### Task objective
What lines of the data below include the word "power"? Report them by copying each.

====== Excerpted records

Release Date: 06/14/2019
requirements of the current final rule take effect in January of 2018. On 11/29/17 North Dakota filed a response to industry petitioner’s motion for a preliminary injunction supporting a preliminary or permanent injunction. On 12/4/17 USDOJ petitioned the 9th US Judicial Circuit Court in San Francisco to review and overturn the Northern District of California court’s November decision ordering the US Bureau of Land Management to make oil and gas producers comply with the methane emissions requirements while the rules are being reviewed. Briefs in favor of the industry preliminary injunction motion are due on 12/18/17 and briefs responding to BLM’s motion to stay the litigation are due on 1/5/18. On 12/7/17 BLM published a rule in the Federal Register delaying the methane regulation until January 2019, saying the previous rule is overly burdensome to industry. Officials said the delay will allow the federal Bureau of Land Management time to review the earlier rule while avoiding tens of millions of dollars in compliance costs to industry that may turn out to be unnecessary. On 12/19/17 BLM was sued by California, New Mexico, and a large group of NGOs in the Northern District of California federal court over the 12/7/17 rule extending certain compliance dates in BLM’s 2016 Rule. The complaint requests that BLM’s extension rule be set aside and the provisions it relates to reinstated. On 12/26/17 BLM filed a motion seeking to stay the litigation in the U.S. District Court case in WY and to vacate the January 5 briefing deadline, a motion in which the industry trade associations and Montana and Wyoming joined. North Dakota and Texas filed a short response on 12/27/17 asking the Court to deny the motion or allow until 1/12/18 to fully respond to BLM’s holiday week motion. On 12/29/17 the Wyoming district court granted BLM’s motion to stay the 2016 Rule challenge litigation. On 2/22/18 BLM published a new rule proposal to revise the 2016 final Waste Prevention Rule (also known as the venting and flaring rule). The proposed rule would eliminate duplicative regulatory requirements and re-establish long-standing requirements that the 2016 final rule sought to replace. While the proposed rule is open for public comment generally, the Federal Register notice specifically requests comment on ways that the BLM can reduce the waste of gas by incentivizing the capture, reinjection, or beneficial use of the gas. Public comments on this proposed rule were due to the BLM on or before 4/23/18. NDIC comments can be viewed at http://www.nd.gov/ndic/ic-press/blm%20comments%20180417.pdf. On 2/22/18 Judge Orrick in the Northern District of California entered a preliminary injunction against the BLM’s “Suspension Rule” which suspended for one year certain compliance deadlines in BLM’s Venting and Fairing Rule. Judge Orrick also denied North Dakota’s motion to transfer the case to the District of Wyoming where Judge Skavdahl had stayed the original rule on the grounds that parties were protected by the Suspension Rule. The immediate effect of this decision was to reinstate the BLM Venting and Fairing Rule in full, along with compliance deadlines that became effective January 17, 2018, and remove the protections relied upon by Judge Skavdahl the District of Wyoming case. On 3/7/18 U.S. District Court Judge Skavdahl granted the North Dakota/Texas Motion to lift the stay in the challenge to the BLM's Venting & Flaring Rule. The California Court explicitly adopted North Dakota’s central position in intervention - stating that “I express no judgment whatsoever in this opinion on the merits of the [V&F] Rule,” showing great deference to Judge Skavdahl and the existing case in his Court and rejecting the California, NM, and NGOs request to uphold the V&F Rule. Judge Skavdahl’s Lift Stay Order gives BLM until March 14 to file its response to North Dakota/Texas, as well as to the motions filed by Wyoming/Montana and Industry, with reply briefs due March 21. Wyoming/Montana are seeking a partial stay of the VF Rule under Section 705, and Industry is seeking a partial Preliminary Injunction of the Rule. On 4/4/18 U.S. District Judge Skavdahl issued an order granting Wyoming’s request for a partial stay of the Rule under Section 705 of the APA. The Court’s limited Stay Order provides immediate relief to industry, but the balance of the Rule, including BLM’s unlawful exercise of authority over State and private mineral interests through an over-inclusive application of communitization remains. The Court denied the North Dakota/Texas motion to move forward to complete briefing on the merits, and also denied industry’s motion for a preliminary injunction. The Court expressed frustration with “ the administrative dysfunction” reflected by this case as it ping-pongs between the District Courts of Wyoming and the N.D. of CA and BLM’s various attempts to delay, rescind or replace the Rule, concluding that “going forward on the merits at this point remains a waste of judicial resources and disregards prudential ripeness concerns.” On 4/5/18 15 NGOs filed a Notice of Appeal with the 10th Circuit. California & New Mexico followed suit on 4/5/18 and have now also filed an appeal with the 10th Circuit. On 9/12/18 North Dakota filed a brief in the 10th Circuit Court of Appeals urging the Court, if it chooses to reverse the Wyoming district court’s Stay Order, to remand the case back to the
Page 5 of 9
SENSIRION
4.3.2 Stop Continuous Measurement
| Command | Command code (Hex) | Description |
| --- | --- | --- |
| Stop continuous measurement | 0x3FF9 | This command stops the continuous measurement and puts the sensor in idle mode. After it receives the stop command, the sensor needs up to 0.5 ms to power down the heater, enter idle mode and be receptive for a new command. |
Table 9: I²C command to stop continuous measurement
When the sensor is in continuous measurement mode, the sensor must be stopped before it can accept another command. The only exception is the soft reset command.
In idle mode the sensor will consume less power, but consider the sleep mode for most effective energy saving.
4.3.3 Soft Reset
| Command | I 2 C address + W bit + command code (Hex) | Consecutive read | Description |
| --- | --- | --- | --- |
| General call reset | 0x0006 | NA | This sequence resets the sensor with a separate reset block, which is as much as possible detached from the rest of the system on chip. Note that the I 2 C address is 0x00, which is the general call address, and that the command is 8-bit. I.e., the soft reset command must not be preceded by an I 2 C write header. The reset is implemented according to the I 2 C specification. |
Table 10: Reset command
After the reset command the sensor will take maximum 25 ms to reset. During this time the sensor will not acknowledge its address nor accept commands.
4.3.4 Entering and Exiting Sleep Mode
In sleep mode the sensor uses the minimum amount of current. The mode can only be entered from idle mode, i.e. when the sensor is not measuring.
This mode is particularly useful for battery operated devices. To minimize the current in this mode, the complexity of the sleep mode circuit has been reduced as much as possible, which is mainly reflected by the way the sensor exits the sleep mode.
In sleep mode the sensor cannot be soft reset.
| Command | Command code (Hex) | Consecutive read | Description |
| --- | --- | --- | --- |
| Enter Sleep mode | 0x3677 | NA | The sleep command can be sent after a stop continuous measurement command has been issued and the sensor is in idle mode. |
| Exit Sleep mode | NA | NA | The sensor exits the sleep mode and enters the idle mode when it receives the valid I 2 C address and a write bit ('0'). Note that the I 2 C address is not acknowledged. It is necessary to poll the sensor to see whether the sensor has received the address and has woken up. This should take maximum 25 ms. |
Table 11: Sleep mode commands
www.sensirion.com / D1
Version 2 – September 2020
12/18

============

### Written response
| Stop continuous measurement | 0x3FF9 | This command stops the continuous measurement and puts the sensor in idle mode. After it receives the stop command, the sensor needs up to 0.5 ms to power down the heater, enter idle mode and be receptive for a new command. |
In idle mode the sensor will consume less power, but consider the sleep mode for most effective energy saving.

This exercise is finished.